▸ PROBLEM TO WORK ON: Without including any images, repeat the listing below exactly.
[Opening INPUT RECORDS section]
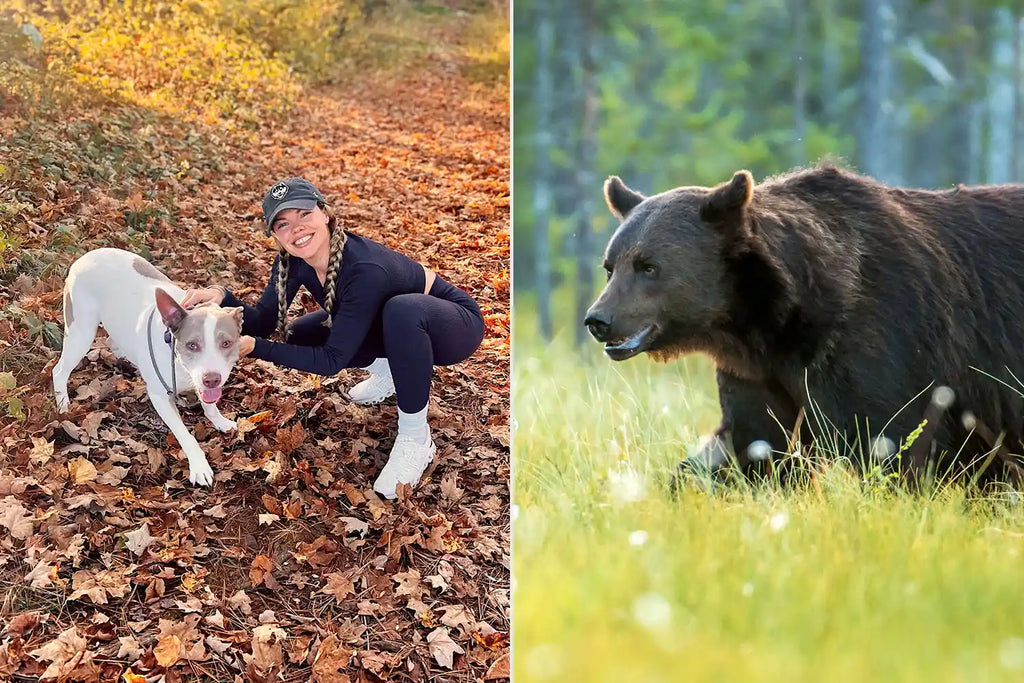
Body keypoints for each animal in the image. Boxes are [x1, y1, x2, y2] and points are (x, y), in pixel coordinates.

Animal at [584, 164, 1024, 483]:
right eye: (610, 266)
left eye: (649, 266)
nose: (598, 320)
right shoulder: (761, 374)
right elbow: (752, 443)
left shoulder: (885, 339)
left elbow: (895, 441)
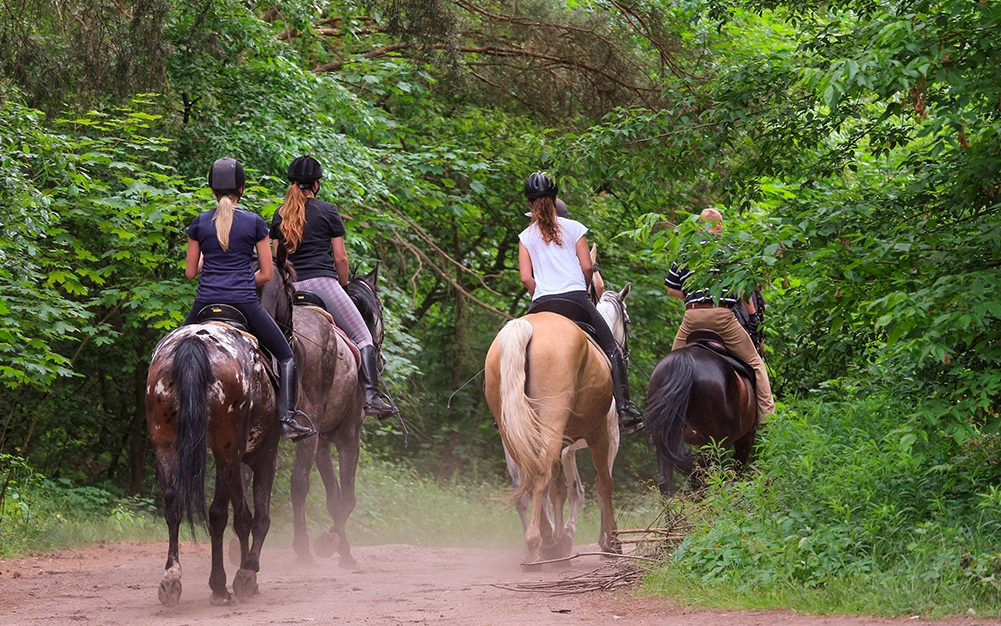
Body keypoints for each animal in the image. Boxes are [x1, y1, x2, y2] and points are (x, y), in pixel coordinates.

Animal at [145, 320, 280, 604]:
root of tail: (193, 342)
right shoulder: (262, 454)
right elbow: (259, 517)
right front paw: (247, 573)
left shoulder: (236, 458)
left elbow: (243, 517)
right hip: (225, 448)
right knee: (217, 514)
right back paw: (219, 586)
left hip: (165, 444)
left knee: (173, 506)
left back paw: (171, 579)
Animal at [258, 258, 386, 564]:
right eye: (381, 308)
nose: (382, 360)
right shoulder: (348, 435)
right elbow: (346, 497)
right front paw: (331, 543)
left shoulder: (323, 441)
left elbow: (333, 497)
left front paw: (342, 548)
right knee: (298, 482)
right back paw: (303, 549)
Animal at [482, 288, 624, 560]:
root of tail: (524, 328)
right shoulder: (606, 435)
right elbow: (602, 484)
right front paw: (609, 542)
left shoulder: (565, 447)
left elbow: (560, 489)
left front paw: (562, 538)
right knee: (544, 475)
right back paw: (539, 544)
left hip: (514, 433)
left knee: (530, 482)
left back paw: (543, 541)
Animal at [648, 338, 756, 494]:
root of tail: (685, 359)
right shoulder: (746, 437)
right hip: (720, 443)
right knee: (712, 477)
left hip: (664, 438)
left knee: (665, 480)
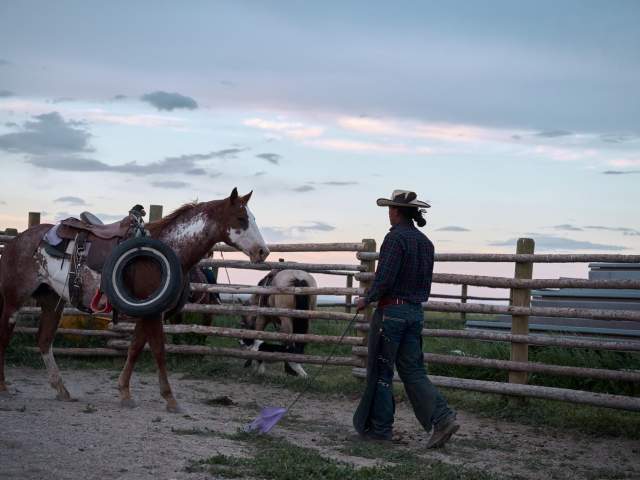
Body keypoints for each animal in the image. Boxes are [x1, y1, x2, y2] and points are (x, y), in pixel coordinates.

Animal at [0, 188, 269, 412]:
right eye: (241, 219)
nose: (263, 252)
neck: (169, 249)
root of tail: (18, 240)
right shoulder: (153, 314)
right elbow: (158, 350)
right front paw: (170, 398)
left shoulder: (148, 313)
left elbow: (135, 348)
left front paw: (125, 392)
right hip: (14, 300)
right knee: (6, 335)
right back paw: (4, 387)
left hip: (52, 301)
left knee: (44, 340)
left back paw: (61, 389)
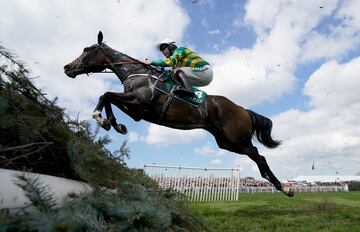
[Closing INPUT RECORDS section]
▸ EXERCISE OUTPUT:
Body keypoints for each animal in the image. Boxes are [x1, y1, x2, y2] and points are (x, y), in pixel coordinates.

Animal at [584, 164, 1024, 483]:
right eye: (610, 266)
left eye: (649, 266)
nose: (598, 320)
right shoulder: (761, 374)
right elbow: (752, 443)
left shoulder: (885, 339)
left elbow: (895, 441)
Body keypoints for each animal in the image. Boxes are [x1, y1, x2, y2] and points are (x, y), in pixel coordinates.

Animal at [145, 320, 280, 604]:
root of tail: (193, 342)
right shoulder: (262, 454)
right elbow: (259, 517)
right front paw: (247, 573)
left shoulder: (236, 458)
left elbow: (243, 517)
right hip: (225, 448)
right knee: (217, 514)
right back paw: (219, 586)
left hip: (165, 444)
left knee: (173, 506)
left back paw: (171, 579)
Animal at [258, 258, 386, 564]:
right eye: (381, 308)
nose: (382, 360)
right shoulder: (348, 435)
right elbow: (346, 497)
right front paw: (331, 543)
left shoulder: (323, 441)
left elbow: (333, 497)
left front paw: (342, 548)
right knee: (298, 482)
right back paw: (303, 549)
Animal at [482, 288, 624, 560]:
root of tail: (524, 328)
right shoulder: (606, 435)
right elbow: (602, 484)
right front paw: (609, 542)
left shoulder: (565, 447)
left elbow: (560, 489)
left front paw: (562, 538)
right knee: (544, 475)
right back paw: (539, 544)
left hip: (514, 433)
left knee: (530, 482)
left back paw: (543, 541)
Animal at [648, 338, 756, 494]:
root of tail: (685, 359)
right shoulder: (746, 437)
right hip: (720, 443)
right knee: (712, 477)
left hip: (664, 438)
left knee: (665, 480)
Body keypoints for each animal in the image. Boxes are [x1, y1, x2, y2] and points are (x, y), in pixel coordinates.

Animal at [0, 188, 269, 412]:
right eye: (241, 219)
nose: (263, 252)
neck: (169, 249)
root of tail: (18, 240)
right shoulder: (153, 314)
right elbow: (158, 350)
right front paw: (170, 398)
left shoulder: (148, 313)
left elbow: (135, 348)
left front paw: (125, 392)
right hip: (14, 300)
right knee: (6, 335)
right back paw: (4, 387)
left hip: (52, 301)
left knee: (44, 340)
left back paw: (61, 389)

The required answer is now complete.